[Python-3000] Updated PEP: Integer literal syntax and radices (was octal/binary discussion)

Mon Mar 19 06:14:12 CET 2007

The update includes issues discussed to date, plus the support of
uppercase on input of binary and hex, e.g. '0O123'.

It was pointed out to me that, since I suggested upper/lowercase was
an issue for another PEP, removal of uppercase octal/binary belonged
in that same PEP, if anybody cares enough to write it.  (It seems that
style guides and user preference will lead most people to write '0o'
instead of '0O', so perhaps there is no compelling need.)

Abstract
========

This PEP proposes changes to the Python core to rationalize
the treatment of string literal representations of integers
in different radices (bases).  These changes are targeted at
Python 3.0, but the backward-compatible parts of the changes
should be added to Python 2.6, so that all valid 3.0 integer
literals will also be valid in 2.6.

The proposal is that:

   a) octal literals must now be specified
      with a leading "0o" or "0O" instead of "0";

   b) binary literals are now supported via a
      leading "0b" or "0B"; and

   c) provision will be made for binary numbers in
      string formatting.

Motivation
==========

This PEP was motivated by two different issues:

    - The default octal representation of integers is silently confusing
      to people unfamiliar with C-like languages.  It is extremely easy
      to inadvertently create an integer object with the wrong value,
      because '013' means 'decimal 11', not 'decimal 13', to the Python
      language itself, which is not the meaning that most humans would
      assign to this literal.

    - Some Python users have a strong desire for binary support in
      the language.

Specification
=============

Grammar specification
---------------------

The grammar will be changed.  For Python 2.6, the changed and
new token definitions will be::

     integer        ::=     decimalinteger | octinteger | hexinteger |
                            bininteger | oldoctinteger

     octinteger     ::=     "0" ("o" | "O") octdigit+

     bininteger     ::=     "0" ("b" | "B") bindigit+

     oldoctinteger  ::=     "0" octdigit+

     bindigit       ::=     "0" | "1"

For Python 3.0, "oldoctinteger" will not be supported, and
an exception will be raised if a literal has a leading "0" and
a second character which is a digit.

For both versions, this will require changes to PyLong_FromString
as well as the grammar.

The documentation will have to be changed as well:  grammar.txt,
as well as the integer literal section of the reference manual.

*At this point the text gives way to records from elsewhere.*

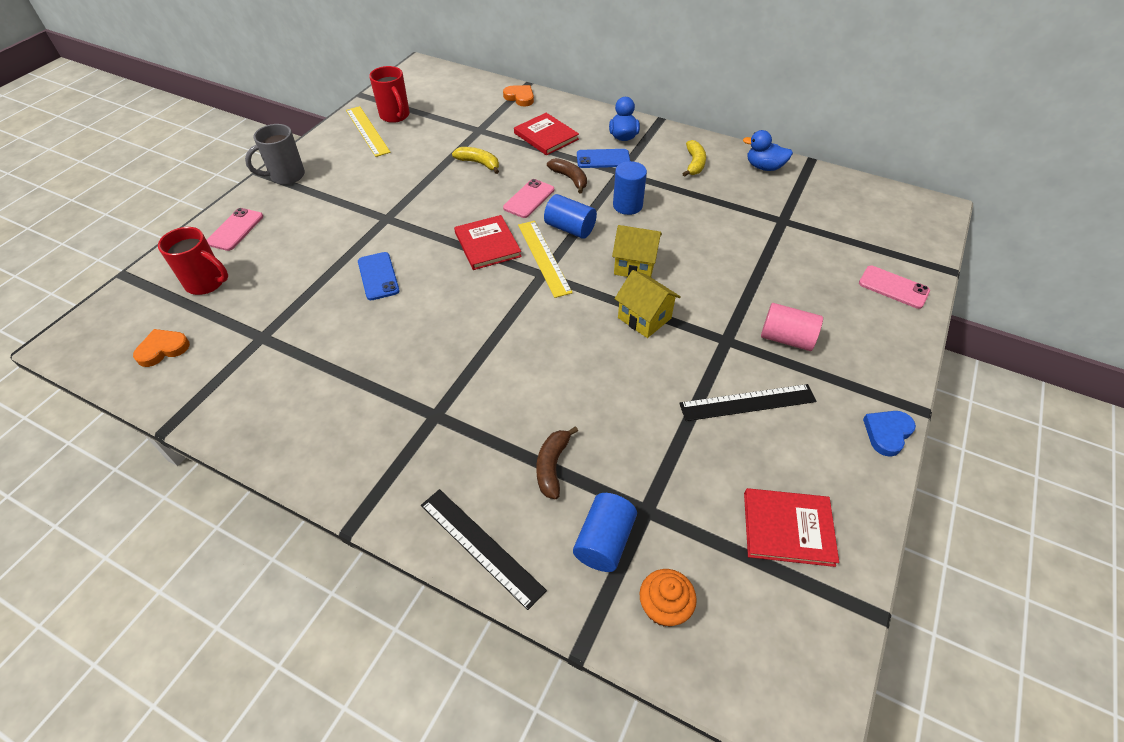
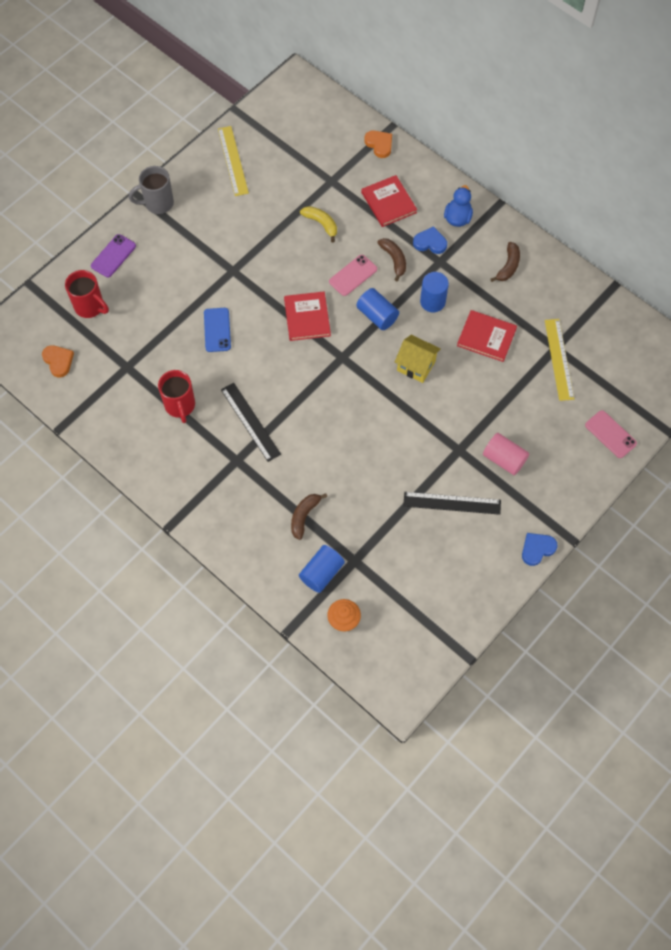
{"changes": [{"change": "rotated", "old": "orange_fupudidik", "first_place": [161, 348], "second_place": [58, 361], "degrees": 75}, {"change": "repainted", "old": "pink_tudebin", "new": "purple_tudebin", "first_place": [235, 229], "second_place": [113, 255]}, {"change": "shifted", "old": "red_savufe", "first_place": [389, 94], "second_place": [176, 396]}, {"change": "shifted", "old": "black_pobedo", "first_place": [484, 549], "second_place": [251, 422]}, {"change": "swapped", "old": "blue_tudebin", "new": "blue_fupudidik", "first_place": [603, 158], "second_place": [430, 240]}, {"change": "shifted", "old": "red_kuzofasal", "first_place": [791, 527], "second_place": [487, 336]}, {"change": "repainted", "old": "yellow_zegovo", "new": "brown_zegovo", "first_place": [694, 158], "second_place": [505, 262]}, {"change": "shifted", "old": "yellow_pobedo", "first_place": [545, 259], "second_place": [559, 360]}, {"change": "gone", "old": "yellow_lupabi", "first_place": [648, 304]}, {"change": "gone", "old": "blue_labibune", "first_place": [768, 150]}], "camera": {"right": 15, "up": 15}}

PEP 306 should be checked for other issues, and that PEP should
be updated if the procedure described therein is insufficient.

int() specification
--------------------

int(s, 0) will also match the new grammar definition.

This should happen automatically with the changes to
PyLong_FromString required for the grammar change.

Also the documentation for int() should be changed to explain
that int(s) operates identically to int(s, 10), and the word
"guess" should be removed from the description of int(s, 0).

long() specification
--------------------

For Python 2.6, the long() implementation and documentation
should be changed to reflect the new grammar.

Tokenizer exception handling
----------------------------

If an invalid token contains a leading "0", the exception
error message should be more informative than the current
"SyntaxError: invalid token".  It should explain that decimal
numbers may not have a leading zero, and that octal numbers
require an "o" after the leading zero.

int() exception handling
------------------------

The ValueError raised for any call to int() with a string
should at least explicitly contain the base in the error
message, e.g.::

    ValueError: invalid literal for base 8 int(): 09

oct() function
---------------

oct() should be updated to output '0o' in front of
the octal digits (for 3.0, and 2.6 compatibility mode).

Output formatting
-----------------

The string (and unicode in 2.6) % operator will have
'b' format specifier added for binary, and the alternate
syntax of the 'o' option will need to be updated to
add '0o' in front, instead of '0'.

PEP 3101 already supports 'b' for binary output.

Transition from 2.6 to 3.0
---------------------------

The 2to3 translator will have to insert 'o' into any
octal string literal.

The Py3K compatible option to Python 2.6 should cause
attempts to use oldoctinteger literals to raise an
exception.

Rationale
=========

Most of the discussion on these issues occurred on the Python-3000
mailing list starting 14-Mar-2007, prompted by an observation that
the average human being would be completely mystified upon finding
that prepending a "0" to a string of digits changes the meaning of
that digit string entirely.

It was pointed out during this discussion that a similar, but shorter,
discussion on the subject occurred in January of 2006, prompted by a
discovery of the same issue.

Background
----------

For historical reasons, Python's string representation of integers
in different bases (radices), for string formatting and token
literals, borrows heavily from C.  [1]_ [2]_ Usage has shown that
the historical method of specifying an octal number is confusing,
and also that it would be nice to have additional support for binary
literals.

Throughout this document, unless otherwise noted, discussions about
the string representation of integers relate to these features:

    - Literal integer tokens, as used by normal module compilation,
      by eval(), and by int(token, 0).  (int(token) and int(token, 2-36)
      are not modified by this proposal.)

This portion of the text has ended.